A Systematic Review of the Soteria Paradigm for the Treatment of People Diagnosed With Schizophrenia

by Tim Calton, Michael Ferriter, Nick Huband, and Helen Spandler

Schizophrenia Bulletin vol. 34 no. 1 pp. 181–192, 2008
doi:10.1093/schbul/sbm047
Advance Access publication on June 14, 2007

Background: The ‘‘Soteria paradigm’’ attempts to support people diagnosed with schizophrenia spectrum disorders using a minimal medication approach. Interest in this approach is growing in the United Kingdom, several European countries, North America, and Australasia.

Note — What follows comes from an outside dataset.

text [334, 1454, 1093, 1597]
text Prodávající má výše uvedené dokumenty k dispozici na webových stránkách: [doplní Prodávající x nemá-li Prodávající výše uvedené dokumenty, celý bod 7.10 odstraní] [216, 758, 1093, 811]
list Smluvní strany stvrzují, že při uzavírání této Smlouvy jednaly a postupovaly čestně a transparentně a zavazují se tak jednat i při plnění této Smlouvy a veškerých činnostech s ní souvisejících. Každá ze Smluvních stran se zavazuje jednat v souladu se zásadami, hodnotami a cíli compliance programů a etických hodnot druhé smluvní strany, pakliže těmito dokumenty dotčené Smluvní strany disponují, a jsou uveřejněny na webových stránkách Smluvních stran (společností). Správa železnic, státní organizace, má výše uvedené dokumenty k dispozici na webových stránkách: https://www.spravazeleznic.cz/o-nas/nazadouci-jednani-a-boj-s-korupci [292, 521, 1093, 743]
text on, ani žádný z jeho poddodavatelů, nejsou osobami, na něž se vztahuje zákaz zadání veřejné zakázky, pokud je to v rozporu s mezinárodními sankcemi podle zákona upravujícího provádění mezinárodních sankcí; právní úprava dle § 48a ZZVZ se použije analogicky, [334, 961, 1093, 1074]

Aims: To summarize the findings from all controlled trials that have assessed the efficacy of the Soteria paradigm for the treatment of people diagnosed with schizophrenia spectrum disorders.

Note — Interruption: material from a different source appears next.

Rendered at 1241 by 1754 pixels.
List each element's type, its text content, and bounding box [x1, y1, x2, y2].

Methods: A systematic search strategy was used to identify controlled studies (randomized, pseudorandomized, and nonrandomized) employing the Soteria paradigm to treat adults and adolescents meeting the criteria for schizophrenia spectrum disorders according to International Classification of Diseases and Diagnostic and Statistical Manual for Mental Disorders criteria.

Results: We identified 3 controlled trials involving a total of 223 participants diagnosed with first- or second-episode schizophrenia spectrum disorders. There were few major significant differences between the experimental and control groups in any of the trials across a range of outcome measures at 2-year follow-up, though there were some benefits in specific areas.

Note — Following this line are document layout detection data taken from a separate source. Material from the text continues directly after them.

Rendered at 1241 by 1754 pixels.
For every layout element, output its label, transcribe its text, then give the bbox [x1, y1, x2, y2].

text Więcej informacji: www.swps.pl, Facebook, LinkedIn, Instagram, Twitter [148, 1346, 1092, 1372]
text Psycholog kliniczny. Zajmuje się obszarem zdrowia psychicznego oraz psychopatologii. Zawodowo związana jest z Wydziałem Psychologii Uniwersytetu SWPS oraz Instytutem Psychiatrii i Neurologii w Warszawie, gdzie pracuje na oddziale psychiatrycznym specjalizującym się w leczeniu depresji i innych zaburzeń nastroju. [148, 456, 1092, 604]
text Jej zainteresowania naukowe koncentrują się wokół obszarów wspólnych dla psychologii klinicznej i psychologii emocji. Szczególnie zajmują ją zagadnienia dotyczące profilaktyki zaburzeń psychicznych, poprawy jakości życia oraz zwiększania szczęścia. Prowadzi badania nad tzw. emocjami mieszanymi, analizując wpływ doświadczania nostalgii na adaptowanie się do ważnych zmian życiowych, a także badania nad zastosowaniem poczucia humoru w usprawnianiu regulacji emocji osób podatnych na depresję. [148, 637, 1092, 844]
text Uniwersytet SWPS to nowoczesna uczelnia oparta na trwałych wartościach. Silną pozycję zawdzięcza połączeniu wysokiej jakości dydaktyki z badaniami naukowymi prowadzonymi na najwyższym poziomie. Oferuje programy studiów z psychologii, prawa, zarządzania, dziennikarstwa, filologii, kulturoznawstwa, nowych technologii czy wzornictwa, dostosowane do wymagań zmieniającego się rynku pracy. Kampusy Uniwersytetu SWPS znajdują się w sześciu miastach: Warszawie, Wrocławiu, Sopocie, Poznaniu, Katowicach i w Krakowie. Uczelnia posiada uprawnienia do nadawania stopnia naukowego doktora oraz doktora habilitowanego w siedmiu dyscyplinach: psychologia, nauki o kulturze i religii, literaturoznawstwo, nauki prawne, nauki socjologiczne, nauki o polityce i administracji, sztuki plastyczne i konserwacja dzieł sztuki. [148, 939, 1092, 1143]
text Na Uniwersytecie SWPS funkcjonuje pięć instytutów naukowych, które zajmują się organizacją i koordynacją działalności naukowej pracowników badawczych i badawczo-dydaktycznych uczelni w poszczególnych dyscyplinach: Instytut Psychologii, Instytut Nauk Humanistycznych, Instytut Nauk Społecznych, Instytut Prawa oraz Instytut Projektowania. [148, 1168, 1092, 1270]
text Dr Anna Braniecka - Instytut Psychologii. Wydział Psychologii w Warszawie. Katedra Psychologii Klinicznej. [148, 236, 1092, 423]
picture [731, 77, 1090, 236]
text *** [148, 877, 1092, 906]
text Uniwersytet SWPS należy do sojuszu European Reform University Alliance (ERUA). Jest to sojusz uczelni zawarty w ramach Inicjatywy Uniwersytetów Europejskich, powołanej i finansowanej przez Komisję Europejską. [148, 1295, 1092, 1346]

Conclusions: The studies included in this review suggest that the Soteria paradigm yields equal, and in certain
specific areas, better results in the treatment of people diagnosed with first- or second-episode schizophrenia spectrum disorders (achieving this with considerably lower use of medication) when compared with conventional, medication-based approaches. Further research is urgently required to evaluate this approach more rigorously because it may offer an alternative treatment for people diagnosed with schizophrenia spectrum disorders.